Consider these criteria to build a secure, robust portfolio. This will allow you to relax and enjoy the long-term benefits of your investments.
Conclusion: ETF risks – know these dangers to protect your money
ETFs are a versatile and attractive investment vehicle that offer many advantages. Their low costs, broad diversification and high flexibility make them particularly interesting for long-term investors. Their combination of transparency and accessibility makes them equally suitable for beginners and experienced investors.
Nevertheless, you should be aware of the risks associated with ETFs. Market risks, exchange rate risks and specific risks such as counterparty risk in synthetic index funds or cluster risk in theme ETFs can affect your returns. Careful selection and strategy are crucial to avoiding losses and maximising the potential of index-linked funds.

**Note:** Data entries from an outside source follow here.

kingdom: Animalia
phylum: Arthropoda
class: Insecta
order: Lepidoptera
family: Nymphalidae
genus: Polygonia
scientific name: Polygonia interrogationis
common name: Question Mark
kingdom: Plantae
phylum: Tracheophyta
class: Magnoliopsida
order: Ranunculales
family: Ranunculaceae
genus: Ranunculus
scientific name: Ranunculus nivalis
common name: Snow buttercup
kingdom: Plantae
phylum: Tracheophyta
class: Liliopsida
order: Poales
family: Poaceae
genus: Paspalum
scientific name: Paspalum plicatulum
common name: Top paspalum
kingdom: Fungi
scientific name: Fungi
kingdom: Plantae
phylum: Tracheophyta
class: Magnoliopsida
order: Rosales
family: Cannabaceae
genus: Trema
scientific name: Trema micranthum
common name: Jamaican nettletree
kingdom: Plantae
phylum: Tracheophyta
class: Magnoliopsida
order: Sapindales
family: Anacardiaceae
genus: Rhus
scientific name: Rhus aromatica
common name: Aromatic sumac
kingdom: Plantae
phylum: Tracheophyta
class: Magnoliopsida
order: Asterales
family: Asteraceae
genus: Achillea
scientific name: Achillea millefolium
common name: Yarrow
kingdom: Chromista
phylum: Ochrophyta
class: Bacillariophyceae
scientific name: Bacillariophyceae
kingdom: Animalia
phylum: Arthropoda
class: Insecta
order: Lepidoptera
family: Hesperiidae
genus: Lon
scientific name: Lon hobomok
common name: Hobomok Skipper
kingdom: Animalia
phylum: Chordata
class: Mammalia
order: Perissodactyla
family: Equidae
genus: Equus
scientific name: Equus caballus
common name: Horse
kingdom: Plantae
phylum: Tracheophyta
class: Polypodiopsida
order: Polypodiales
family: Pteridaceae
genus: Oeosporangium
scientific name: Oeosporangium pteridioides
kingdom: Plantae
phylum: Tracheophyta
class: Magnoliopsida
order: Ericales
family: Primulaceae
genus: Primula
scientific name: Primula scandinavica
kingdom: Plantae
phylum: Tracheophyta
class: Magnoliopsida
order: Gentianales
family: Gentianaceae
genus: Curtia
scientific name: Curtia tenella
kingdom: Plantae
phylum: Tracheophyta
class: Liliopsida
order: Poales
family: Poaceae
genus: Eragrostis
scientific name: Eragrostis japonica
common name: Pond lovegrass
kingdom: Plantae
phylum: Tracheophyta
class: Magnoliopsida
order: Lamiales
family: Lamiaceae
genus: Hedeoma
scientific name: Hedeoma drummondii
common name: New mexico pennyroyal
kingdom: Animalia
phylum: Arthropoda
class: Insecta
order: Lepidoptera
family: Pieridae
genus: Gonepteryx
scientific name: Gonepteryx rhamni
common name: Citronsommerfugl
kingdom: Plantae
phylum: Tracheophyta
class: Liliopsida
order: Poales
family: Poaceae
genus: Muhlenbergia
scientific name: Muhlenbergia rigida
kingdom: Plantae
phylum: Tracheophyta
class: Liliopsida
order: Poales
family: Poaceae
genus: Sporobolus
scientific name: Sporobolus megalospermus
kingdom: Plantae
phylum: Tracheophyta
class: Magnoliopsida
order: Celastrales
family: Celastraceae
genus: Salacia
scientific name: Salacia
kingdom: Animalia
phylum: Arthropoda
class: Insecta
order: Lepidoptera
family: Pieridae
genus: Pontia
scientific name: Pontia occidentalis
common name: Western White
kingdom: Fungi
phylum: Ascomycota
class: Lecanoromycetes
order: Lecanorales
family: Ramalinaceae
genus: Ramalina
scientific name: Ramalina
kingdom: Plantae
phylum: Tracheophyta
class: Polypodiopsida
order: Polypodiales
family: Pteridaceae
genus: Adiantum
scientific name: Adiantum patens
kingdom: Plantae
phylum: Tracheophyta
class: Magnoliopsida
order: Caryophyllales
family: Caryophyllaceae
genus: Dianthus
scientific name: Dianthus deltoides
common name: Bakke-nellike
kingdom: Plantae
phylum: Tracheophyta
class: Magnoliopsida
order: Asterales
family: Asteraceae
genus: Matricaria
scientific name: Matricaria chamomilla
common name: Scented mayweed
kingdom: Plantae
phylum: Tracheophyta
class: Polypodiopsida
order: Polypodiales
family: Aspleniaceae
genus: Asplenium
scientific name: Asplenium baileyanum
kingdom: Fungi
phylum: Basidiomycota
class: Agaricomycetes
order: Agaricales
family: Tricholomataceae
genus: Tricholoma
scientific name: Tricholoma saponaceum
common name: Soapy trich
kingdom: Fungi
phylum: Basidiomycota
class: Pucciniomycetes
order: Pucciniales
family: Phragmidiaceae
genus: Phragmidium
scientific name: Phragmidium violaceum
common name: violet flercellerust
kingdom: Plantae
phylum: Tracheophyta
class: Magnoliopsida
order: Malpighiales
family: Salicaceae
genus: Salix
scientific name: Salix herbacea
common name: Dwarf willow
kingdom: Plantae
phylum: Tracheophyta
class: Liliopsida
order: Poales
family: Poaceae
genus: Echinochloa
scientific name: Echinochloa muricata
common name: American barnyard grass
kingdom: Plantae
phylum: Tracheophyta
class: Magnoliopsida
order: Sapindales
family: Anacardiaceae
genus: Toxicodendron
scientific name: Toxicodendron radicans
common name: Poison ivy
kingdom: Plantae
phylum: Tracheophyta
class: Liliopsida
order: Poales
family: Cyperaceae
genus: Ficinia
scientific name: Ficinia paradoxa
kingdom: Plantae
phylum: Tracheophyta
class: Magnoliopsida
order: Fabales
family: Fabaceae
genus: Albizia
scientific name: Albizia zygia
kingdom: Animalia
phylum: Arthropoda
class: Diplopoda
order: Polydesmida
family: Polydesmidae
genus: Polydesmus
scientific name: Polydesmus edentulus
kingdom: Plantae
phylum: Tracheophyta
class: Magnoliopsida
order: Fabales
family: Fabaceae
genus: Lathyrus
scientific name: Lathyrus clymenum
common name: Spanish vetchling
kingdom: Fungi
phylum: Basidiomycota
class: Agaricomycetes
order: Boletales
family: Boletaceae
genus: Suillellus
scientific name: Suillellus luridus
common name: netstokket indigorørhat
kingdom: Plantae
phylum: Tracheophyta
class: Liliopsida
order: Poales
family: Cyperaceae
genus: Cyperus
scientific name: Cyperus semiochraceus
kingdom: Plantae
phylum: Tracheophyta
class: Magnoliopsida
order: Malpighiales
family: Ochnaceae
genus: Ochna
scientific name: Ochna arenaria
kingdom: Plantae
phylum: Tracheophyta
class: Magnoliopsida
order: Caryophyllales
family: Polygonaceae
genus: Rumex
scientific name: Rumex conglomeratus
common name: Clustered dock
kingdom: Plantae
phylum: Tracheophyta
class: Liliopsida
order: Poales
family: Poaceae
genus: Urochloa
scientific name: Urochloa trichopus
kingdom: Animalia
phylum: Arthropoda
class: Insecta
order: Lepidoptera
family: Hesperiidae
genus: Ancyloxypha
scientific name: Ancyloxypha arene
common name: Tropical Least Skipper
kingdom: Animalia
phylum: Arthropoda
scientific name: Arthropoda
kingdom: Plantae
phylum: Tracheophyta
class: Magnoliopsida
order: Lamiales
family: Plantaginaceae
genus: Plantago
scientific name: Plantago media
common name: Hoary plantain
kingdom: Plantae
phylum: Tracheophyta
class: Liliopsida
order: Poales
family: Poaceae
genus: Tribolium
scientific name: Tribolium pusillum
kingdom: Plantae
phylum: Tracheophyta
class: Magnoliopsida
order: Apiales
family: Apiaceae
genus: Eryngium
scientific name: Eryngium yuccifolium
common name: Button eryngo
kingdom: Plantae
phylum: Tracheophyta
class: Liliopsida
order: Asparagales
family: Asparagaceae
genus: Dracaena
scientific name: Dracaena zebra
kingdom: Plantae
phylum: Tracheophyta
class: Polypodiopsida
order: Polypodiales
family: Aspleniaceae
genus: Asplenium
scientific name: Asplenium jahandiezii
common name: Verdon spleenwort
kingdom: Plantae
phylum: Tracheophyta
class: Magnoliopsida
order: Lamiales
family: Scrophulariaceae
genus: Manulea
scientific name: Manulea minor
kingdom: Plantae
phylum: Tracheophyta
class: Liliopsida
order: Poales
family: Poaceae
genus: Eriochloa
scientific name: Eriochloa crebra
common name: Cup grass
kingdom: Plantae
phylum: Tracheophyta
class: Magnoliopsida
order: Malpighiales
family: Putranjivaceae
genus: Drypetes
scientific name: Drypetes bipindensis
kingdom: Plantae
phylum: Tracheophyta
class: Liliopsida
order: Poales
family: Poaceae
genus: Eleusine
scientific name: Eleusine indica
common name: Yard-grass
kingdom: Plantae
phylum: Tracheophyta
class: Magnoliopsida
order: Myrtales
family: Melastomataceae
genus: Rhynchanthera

With the right measures, such as a long-term investment horizon and the use of savings plans, you can secure your ETF portfolio and benefit from the advantages of this asset class.
Remember to make informed decisions and do your research beforehand, for example on costs or the choice between accumulating and distributing ETFs.
In conclusion, index-linked funds are an excellent way to build wealth if you understand the risks and actively manage them. With a well-thought-out strategy, nothing stands in the way of your financial success.